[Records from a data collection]
======
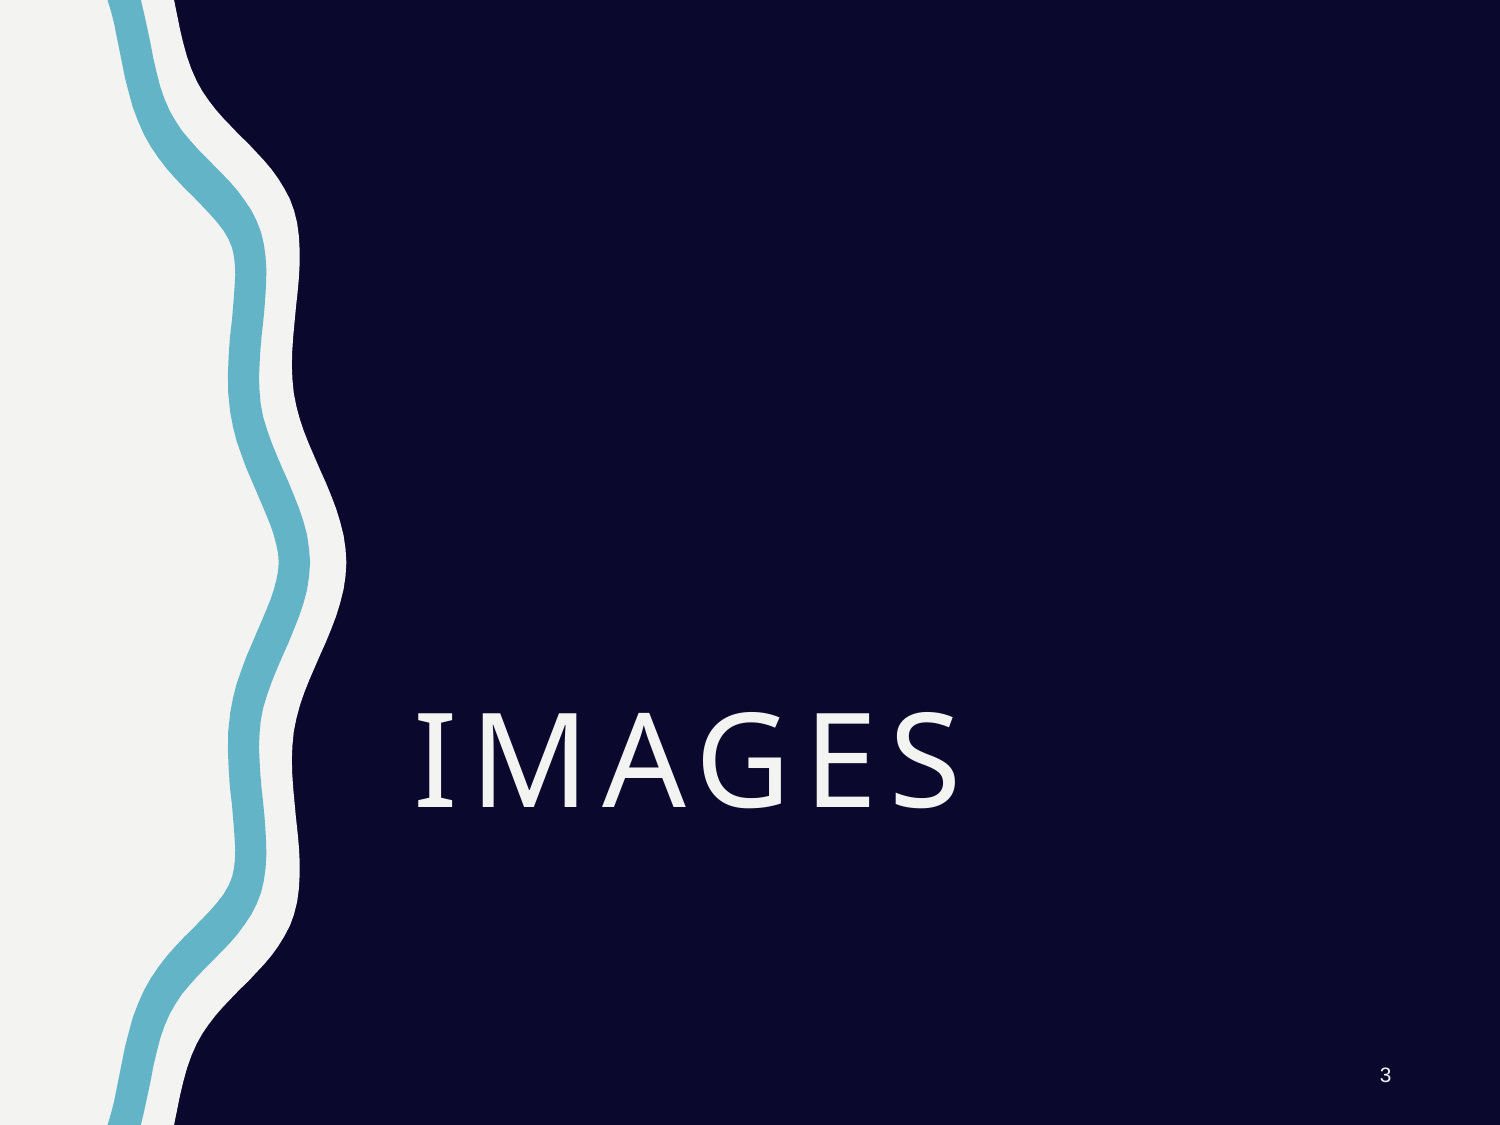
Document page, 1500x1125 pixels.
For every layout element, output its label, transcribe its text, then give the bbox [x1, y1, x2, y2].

slide_number 3 [1223, 1045, 1407, 1103]
title Images [398, 176, 1407, 843]
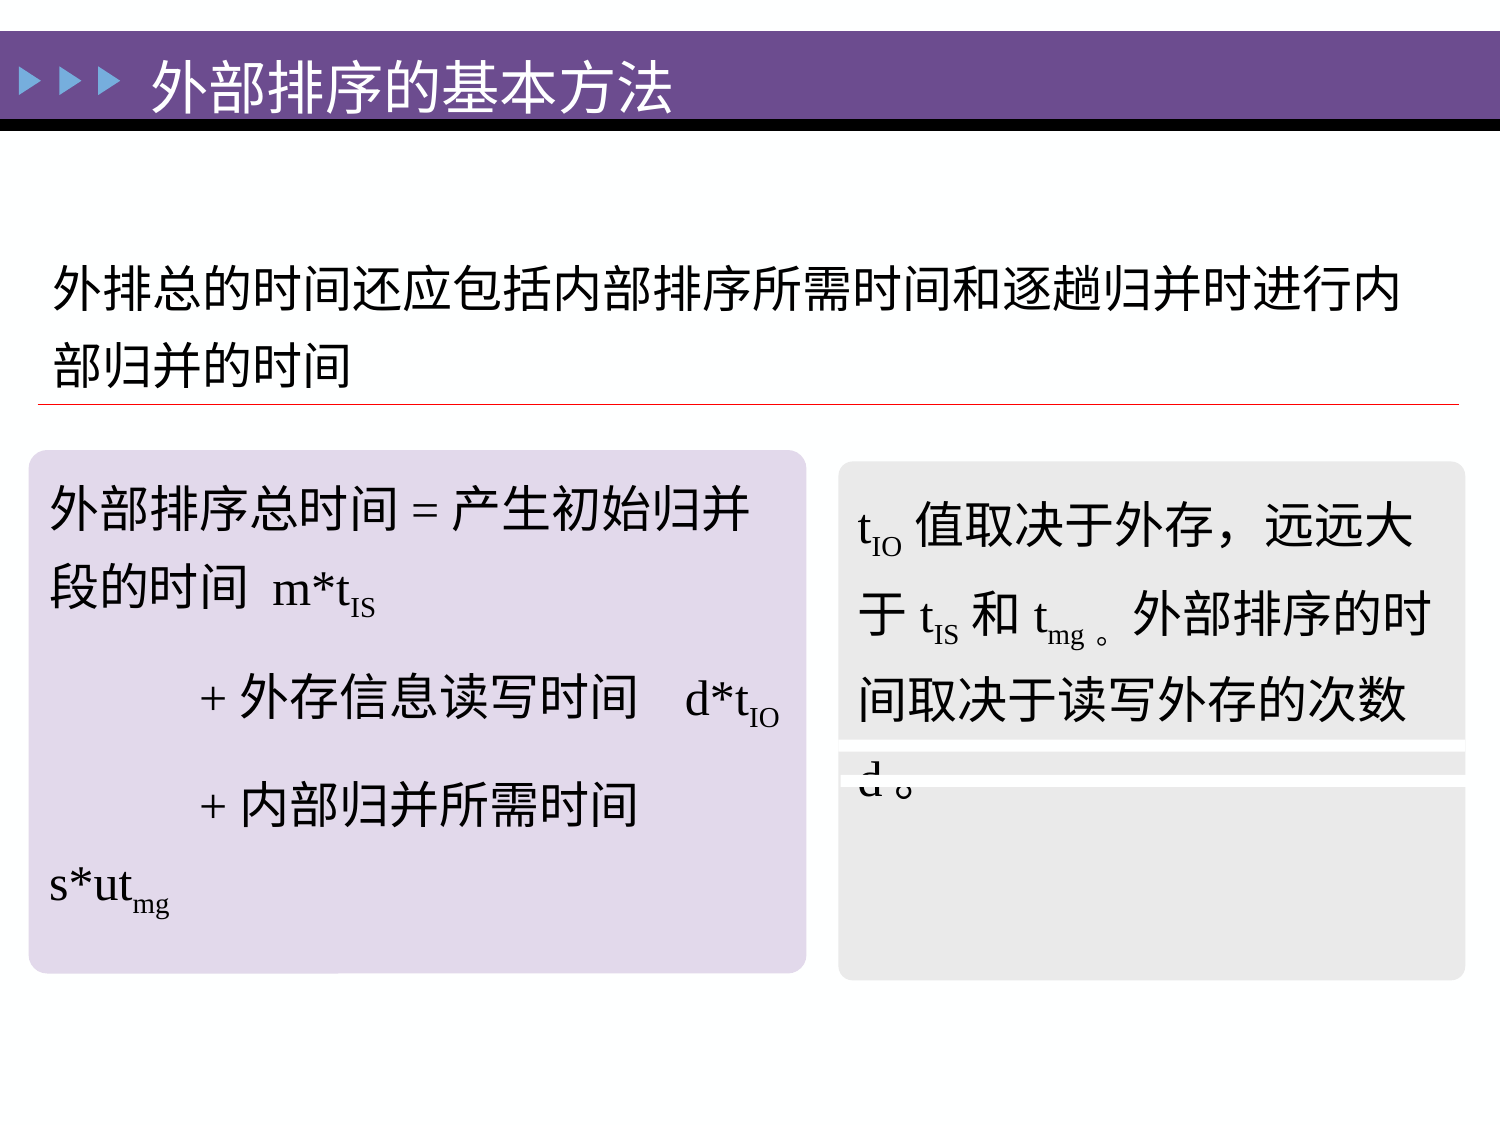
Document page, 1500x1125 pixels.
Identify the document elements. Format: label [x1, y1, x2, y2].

text_box [135, 26, 933, 114]
text_box [28, 450, 807, 974]
text_box [37, 231, 1459, 403]
text_box [838, 461, 1468, 981]
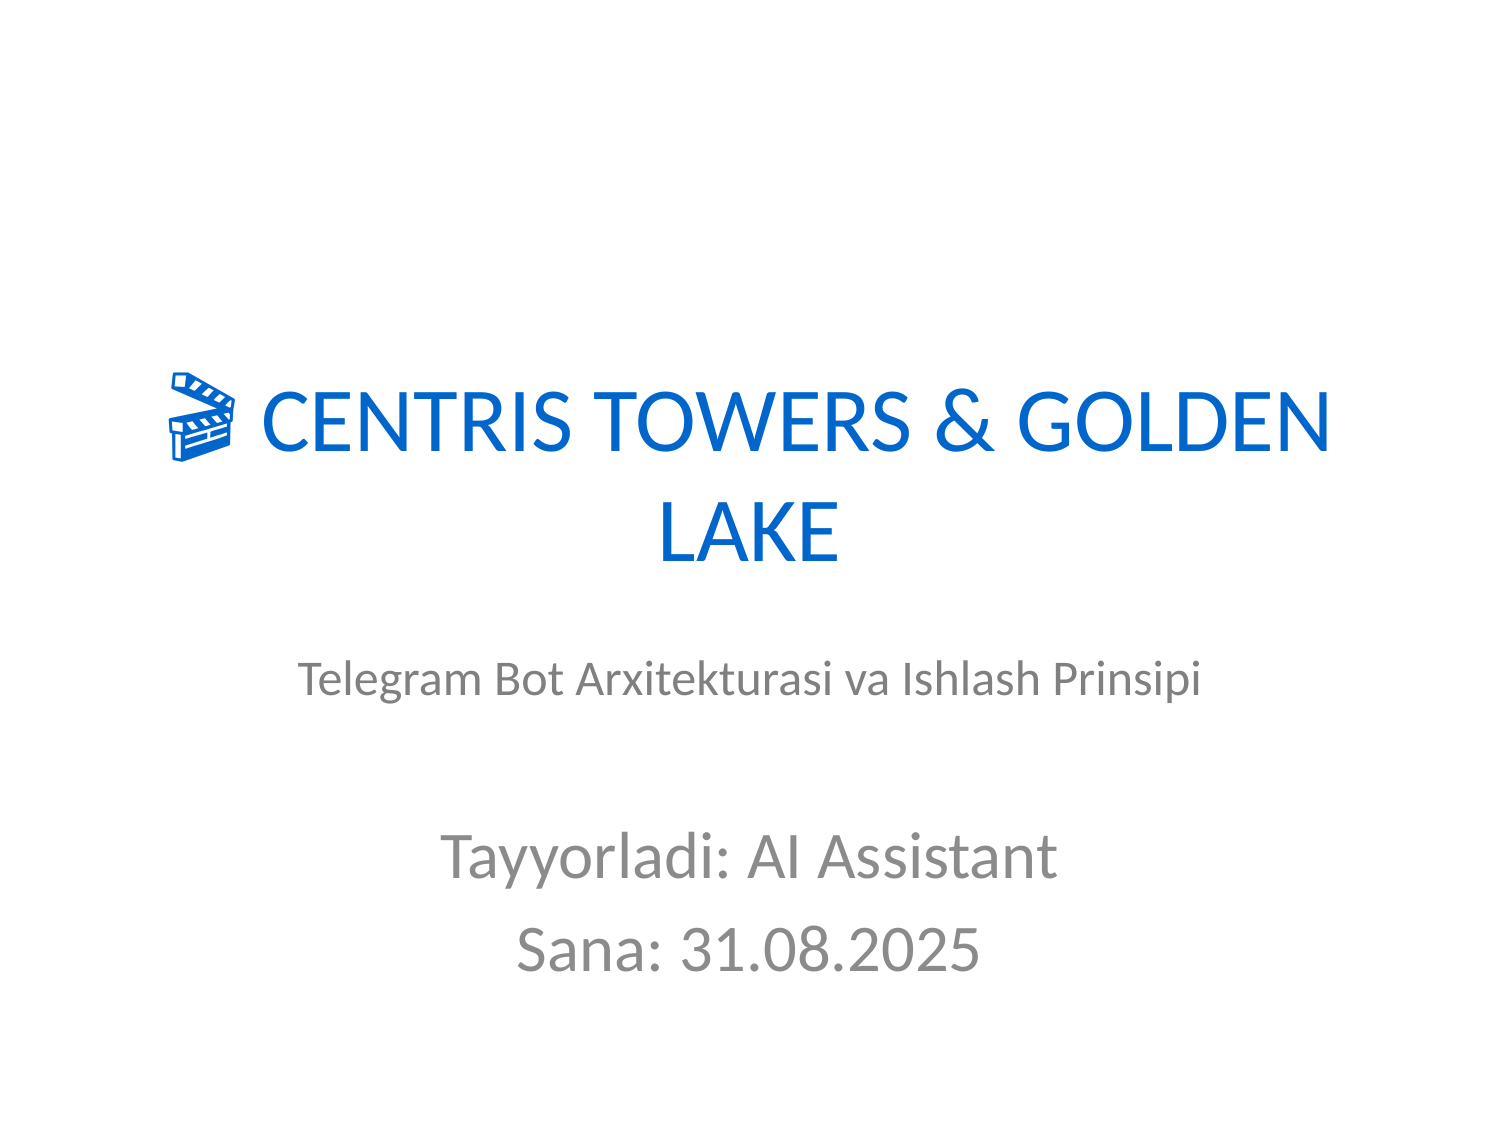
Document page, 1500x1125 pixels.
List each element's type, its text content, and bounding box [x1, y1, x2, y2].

subtitle Telegram Bot Arxitekturasi va Ishlash Prinsipi Tayyorladi: AI Assistant Sana: 31.08.2025 [225, 637, 1275, 925]
title 🎬 CENTRIS TOWERS & GOLDEN LAKE [112, 349, 1388, 591]
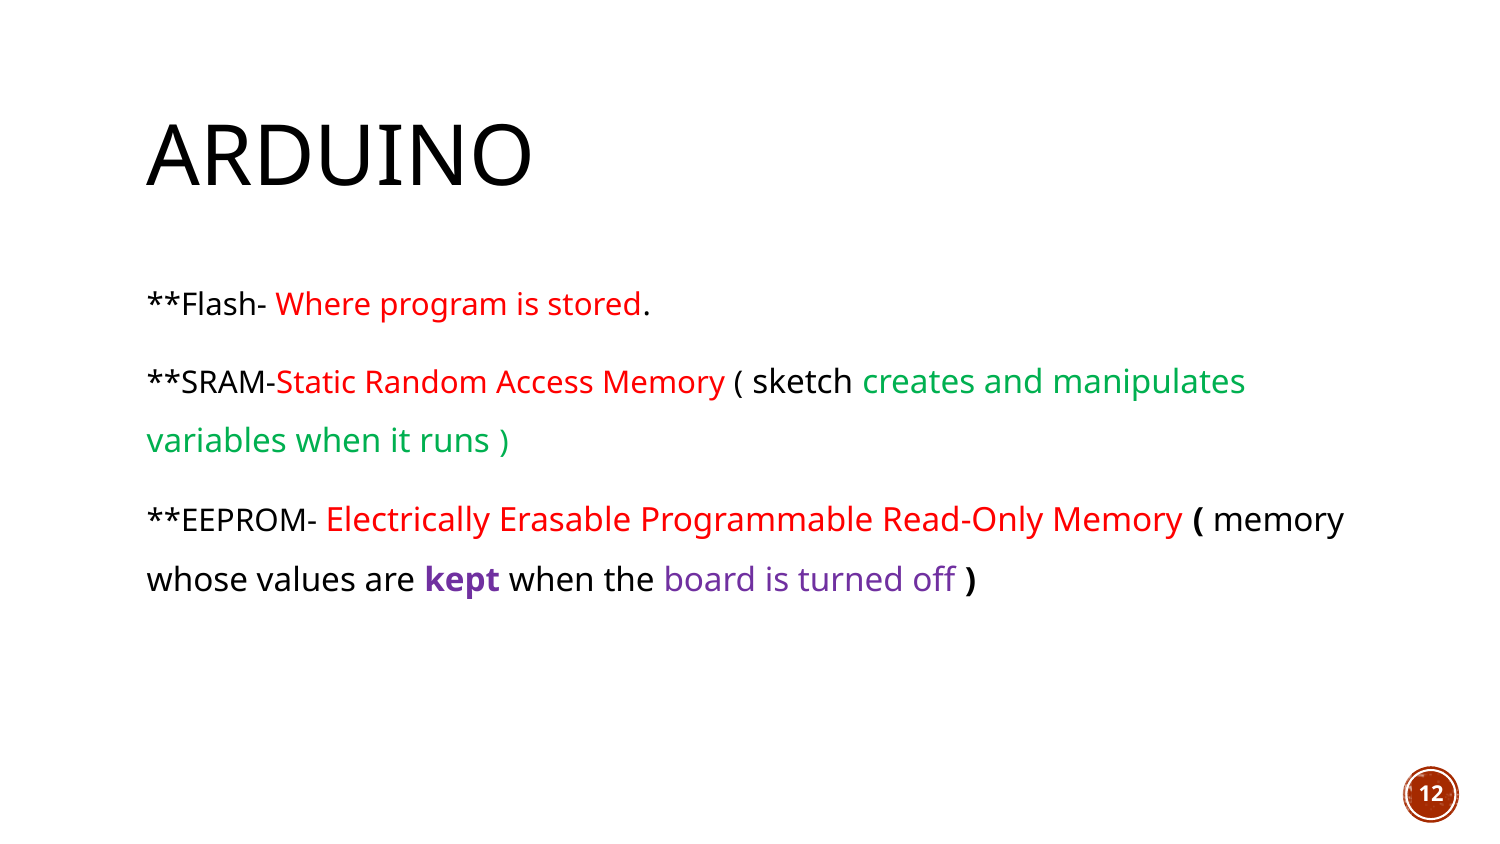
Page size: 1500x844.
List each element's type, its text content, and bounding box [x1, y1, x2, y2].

list **Flash- Where program is stored. **SRAM-Static Random Access Memory ( sketch creates and manipulates variables when it runs ) **EEPROM- Electrically Erasable Programmable Read-Only Memory ( memory whose values are kept when the board is turned off ) [131, 257, 1392, 760]
slide_number 12 [1391, 771, 1471, 817]
title Arduino [131, 59, 1370, 257]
======
■ **WORK TASK**
Would you copy out every entry above word for word, without the pictures?

■ **RESPONSE TO THIS TASK**
Document page, 1500x1125 pixels.
For every layout element, output its label, transcribe its text, then give the bbox [x1, y1, x2, y2].

slide_number 3 [1223, 1045, 1407, 1103]
title Images [398, 176, 1407, 843]
Document page, 1500x1125 pixels.
Identify the document elements. Format: label [x1, y1, x2, y2].

text_box [135, 26, 933, 114]
text_box [28, 450, 807, 974]
text_box [37, 231, 1459, 403]
text_box [838, 461, 1468, 981]
Document page, 1500x1125 pixels.
List each element's type, its text content, and bounding box [x1, y1, x2, y2].

subtitle Telegram Bot Arxitekturasi va Ishlash Prinsipi Tayyorladi: AI Assistant Sana: 31.08.2025 [225, 637, 1275, 925]
title 🎬 CENTRIS TOWERS & GOLDEN LAKE [112, 349, 1388, 591]
Page size: 1500x844.
List each element's type, its text content, and bounding box [x1, y1, x2, y2].

list **Flash- Where program is stored. **SRAM-Static Random Access Memory ( sketch creates and manipulates variables when it runs ) **EEPROM- Electrically Erasable Programmable Read-Only Memory ( memory whose values are kept when the board is turned off ) [131, 257, 1392, 760]
slide_number 12 [1391, 771, 1471, 817]
title Arduino [131, 59, 1370, 257]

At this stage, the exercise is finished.